We use data flows a lot, and have seen an improvement in them over the years.
There's an annoying issue to do with how text data types are handled, that can cause very slow performance on the data flow if you save the data flow Database Connection (red data set) rather than csv (green data set). This is because of text lengths.
So;
- Converting to Text using the UI (right click > Convert to Text) will convert using VARCHAR(4000) - regardless of the actual length in the column
- Using CONCAT or || to add columns or transform columns will often create a CLOB object
We have seen that runtime of a data flow can go from 2-3 hours to 2-3 minutes just by using CAST statements to convert the relevant columns.

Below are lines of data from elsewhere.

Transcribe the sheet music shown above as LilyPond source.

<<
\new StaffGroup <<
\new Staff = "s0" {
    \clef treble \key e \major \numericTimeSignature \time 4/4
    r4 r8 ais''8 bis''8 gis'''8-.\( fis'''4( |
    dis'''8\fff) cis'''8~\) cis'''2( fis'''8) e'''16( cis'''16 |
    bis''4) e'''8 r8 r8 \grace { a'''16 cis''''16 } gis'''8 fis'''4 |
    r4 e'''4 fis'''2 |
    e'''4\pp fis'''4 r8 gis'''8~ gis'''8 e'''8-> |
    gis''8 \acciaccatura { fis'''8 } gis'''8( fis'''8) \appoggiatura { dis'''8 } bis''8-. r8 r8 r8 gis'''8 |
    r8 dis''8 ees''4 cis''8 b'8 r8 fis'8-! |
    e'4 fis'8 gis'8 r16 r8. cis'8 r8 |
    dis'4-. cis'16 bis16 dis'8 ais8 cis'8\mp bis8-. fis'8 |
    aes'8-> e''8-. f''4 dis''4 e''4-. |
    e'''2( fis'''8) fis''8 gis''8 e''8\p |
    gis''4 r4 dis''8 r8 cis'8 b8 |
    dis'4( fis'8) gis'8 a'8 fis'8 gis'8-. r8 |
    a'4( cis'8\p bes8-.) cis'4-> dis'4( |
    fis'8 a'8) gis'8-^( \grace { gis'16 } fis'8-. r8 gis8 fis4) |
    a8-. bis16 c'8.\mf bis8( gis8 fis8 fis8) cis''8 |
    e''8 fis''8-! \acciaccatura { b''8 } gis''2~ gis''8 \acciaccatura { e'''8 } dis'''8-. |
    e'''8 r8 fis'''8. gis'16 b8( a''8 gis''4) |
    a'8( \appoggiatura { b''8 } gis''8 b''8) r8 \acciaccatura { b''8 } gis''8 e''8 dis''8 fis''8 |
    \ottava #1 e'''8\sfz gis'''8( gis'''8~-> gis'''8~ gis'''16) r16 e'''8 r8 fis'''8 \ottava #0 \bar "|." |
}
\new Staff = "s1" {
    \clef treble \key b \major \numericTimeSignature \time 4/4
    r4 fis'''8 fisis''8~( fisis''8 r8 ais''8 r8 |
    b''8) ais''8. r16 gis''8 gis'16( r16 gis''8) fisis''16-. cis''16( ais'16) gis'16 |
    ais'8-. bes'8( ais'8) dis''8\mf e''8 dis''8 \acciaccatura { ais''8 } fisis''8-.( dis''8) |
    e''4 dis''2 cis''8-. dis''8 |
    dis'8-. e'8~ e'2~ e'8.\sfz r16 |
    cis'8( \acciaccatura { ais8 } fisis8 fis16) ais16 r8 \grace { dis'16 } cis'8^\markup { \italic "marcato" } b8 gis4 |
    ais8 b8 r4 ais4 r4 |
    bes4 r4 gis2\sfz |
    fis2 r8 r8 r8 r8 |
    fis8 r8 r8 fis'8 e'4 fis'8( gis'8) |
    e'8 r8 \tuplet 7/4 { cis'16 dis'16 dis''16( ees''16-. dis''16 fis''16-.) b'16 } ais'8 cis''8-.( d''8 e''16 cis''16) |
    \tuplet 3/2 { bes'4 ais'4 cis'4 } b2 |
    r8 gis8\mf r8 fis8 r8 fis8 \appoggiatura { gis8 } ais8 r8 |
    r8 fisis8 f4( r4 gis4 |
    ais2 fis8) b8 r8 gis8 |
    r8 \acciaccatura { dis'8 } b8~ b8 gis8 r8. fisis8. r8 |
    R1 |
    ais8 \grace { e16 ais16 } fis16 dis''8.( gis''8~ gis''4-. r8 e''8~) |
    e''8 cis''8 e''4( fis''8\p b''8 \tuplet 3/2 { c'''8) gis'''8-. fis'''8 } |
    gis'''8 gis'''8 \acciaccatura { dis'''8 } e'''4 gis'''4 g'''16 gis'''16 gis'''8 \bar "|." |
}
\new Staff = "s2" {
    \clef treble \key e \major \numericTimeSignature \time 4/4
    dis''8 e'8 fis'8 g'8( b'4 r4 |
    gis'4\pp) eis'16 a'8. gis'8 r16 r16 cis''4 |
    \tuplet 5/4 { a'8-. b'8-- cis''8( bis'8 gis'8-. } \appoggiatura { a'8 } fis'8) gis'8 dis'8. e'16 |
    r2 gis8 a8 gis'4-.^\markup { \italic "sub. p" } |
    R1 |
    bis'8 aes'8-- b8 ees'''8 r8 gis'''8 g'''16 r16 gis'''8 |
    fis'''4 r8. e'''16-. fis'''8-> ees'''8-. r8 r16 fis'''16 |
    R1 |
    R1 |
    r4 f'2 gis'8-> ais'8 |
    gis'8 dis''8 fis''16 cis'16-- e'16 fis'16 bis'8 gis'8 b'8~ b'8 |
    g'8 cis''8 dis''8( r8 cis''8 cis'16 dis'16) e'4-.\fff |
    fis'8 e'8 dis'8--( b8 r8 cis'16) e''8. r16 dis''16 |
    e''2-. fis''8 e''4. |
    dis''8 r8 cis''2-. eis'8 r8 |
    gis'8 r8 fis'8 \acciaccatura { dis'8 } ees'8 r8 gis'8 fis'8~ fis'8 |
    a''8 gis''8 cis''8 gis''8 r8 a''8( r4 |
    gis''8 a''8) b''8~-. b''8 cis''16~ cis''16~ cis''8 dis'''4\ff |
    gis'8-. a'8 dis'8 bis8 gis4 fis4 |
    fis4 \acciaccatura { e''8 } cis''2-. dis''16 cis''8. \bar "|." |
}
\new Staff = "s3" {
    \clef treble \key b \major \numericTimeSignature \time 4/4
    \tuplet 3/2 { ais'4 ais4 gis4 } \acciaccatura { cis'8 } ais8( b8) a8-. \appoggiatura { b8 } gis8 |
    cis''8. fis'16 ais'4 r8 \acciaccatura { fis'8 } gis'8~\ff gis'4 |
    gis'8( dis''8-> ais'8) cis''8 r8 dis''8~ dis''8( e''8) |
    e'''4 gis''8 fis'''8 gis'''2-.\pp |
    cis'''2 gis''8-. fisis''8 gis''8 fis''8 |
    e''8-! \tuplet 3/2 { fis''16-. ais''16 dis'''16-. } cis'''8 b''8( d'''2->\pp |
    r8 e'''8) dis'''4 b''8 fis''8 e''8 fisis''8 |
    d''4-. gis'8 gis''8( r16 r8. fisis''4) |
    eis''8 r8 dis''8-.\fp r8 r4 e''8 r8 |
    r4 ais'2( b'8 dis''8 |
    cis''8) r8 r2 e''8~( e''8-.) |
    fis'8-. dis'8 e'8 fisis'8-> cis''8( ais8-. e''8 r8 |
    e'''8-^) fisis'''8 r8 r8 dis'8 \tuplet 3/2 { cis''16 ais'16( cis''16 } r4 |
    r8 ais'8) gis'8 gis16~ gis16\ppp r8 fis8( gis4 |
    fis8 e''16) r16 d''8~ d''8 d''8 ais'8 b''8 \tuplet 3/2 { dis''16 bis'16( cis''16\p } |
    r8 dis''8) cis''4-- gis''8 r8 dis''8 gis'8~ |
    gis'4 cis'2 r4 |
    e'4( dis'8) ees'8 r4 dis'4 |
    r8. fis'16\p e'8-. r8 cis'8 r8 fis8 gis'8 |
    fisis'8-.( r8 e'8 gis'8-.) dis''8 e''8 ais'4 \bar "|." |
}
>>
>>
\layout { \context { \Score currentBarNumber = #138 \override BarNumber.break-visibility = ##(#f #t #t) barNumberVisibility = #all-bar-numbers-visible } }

The issue is that there's nothing within the UI of the data flow to tell you that this is the case (it tells you text only, not Varchar(xx) etc; all that can be done is to run the data flow (create a "Red" data set) and look at the detail in SQL developer.
Can something be done on this? I could think of the following solutions;
- Surface detailed data types on the save screen; Column1 is Text AND a CLOB
- Some sort of automatic conversion of text length that can be run and convert them automatically (something like Column A is a CLOB/VARCHAR(4000) but the maximum character length is 20 so we'll convert to VARCHAR(25) to be on the safe side so we don't crop too much.